If you don’t do anything else today, read Tim Kreider’s funny and dazzling blog post in the Times about how we view the lives of friends and families through the prism of our own past choices. Since it’s impossible for us to go back in time and follow a different set of forks in the road, we quietly assess our peers’ stations and life and congratulate or berate ourselves for making similar or wildly different choices. Kreider refers to this sociological phenomenon as the Referendum and suggests that it can sometimes result in people gazing at each with incomprehension, jealousy, or smugness from across a yawning chasm of experience and circumstance. He writes:
I may be exceptionally conscious of the Referendum because my life is so different from most of my cohort’s; at 42 I’ve never been married and don’t want kids. I recently had dinner with some old friends, a couple with two small children, and when I told them about my typical Saturday in New York City — doing the Times crossword, stopping off at a local flea market, maybe biking across the Brooklyn Bridge — they looked at me like I was describing my battles with the fierce and elusive Squid-Men among the moons of Neptune. The obscene wealth of free time at my command must’ve seemed unimaginably exotic to them, since their next thousand Saturdays are already booked.
What they also can’t imagine is having too much time on your hands, being unable to fill the hours, having to just sit and stare at the emptiness at the center of your life. But I’m sure that to them this problem seems as pitiable as morbid obesity would to the victims of famine.
Kreider’s observations are similar to my own. Beginning in my early thirties, friends began making remarks to me like “You’re so lucky to live alone.” or “It must be fun to be a bachelor living in the city.” And I would listen to their stories about spouses and partners and imagine how nice it would be to come home and have someone to talk to. Our capacity for imagination is one of our greatest assets, but it can also be a huge pain in the ass.
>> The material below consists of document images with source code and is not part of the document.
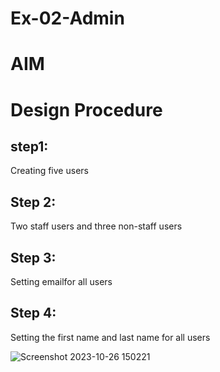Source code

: # Ex-02-Admin

# AIM


# Design Procedure
## step1:
Creating five users
## Step 2:
Two staff users and three non-staff users
## Step 3:
Setting emailfor all users
## Step 4:
Setting the first name and last name for all users

![Screenshot 2023-10-26 150221](https://github.com/Ajayreddy-2006/ODD2023-WT-Ex-02-Admin/assets/145742508/57560935-8c54-4280-88ee-dd5b1e9fa541)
You don’t see dogs coming home from an afternoon in the dog park and yearning for a bigger yard or feeling thankful that their master isn’t a jerk.
We use each other as the inspiration for the stories we tell ourselves, inserting our own dreams and fears into the narratives of lives that followed a different path than our own. It might not seem like a noble impulse at first because–let’s be honest–there isn’t much that’s ennobling about envying someone’s fortune or pitying their burdens. But most great works of fiction are only a couple steps removed from this kind of late-night musing.


Well done!
At dinner this evening, I was reading yesterday’s New York Times. (I’m also “so lucky to live alone.” Sigh.) I got to Krieder’s piece and thought “I’ve already read this, how is that possible?” Ah, yes, because Mark is keeping us readers in touch with what we ought to know. Thank you 19th Floor!